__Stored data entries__
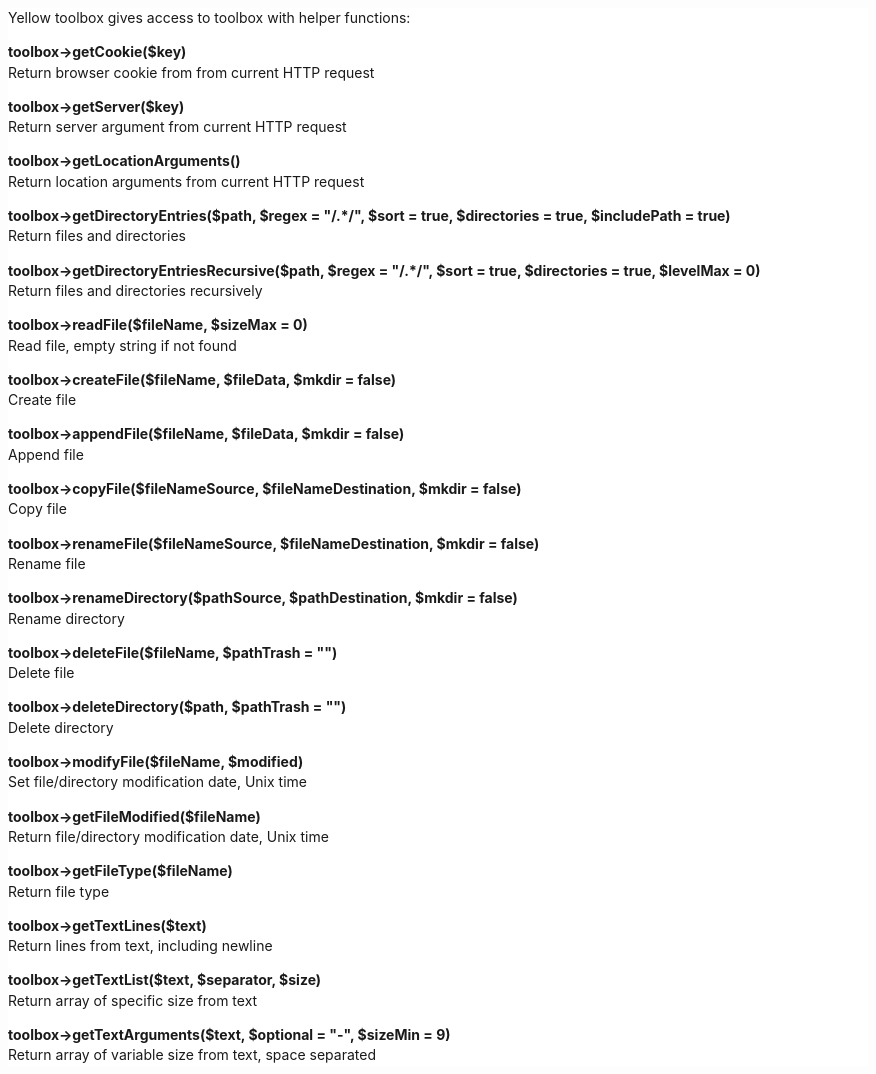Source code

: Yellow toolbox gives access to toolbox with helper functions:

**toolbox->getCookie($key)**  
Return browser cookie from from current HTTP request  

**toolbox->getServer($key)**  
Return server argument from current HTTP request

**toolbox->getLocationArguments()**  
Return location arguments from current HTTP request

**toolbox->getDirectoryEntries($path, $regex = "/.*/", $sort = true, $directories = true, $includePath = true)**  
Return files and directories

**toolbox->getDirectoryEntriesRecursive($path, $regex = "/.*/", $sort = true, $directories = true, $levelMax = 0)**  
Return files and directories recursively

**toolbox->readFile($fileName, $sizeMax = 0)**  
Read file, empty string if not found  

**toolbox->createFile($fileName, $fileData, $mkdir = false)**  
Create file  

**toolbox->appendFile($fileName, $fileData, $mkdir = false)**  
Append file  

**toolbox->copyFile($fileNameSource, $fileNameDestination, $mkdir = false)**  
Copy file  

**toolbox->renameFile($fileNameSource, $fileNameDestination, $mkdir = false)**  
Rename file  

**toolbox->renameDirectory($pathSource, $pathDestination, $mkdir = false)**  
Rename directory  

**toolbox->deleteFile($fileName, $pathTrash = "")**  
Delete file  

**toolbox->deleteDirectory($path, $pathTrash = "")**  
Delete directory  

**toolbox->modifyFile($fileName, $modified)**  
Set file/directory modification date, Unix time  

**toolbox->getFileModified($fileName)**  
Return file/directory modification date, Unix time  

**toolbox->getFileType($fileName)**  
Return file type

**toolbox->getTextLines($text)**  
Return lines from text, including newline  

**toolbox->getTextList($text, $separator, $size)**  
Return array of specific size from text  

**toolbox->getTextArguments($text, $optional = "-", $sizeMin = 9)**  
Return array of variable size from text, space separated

__Your task__
Echo the lines above word for word, everything from the first line down to the line containing "Create file", and include both of those lines. Omit the pictures from your answer.

__Worked solution__
Source code

: Yellow toolbox gives access to toolbox with helper functions:

**toolbox->getCookie($key)**  
Return browser cookie from from current HTTP request  

**toolbox->getServer($key)**  
Return server argument from current HTTP request

**toolbox->getLocationArguments()**  
Return location arguments from current HTTP request

**toolbox->getDirectoryEntries($path, $regex = "/.*/", $sort = true, $directories = true, $includePath = true)**  
Return files and directories

**toolbox->getDirectoryEntriesRecursive($path, $regex = "/.*/", $sort = true, $directories = true, $levelMax = 0)**  
Return files and directories recursively

**toolbox->readFile($fileName, $sizeMax = 0)**  
Read file, empty string if not found  

**toolbox->createFile($fileName, $fileData, $mkdir = false)**  
Create file  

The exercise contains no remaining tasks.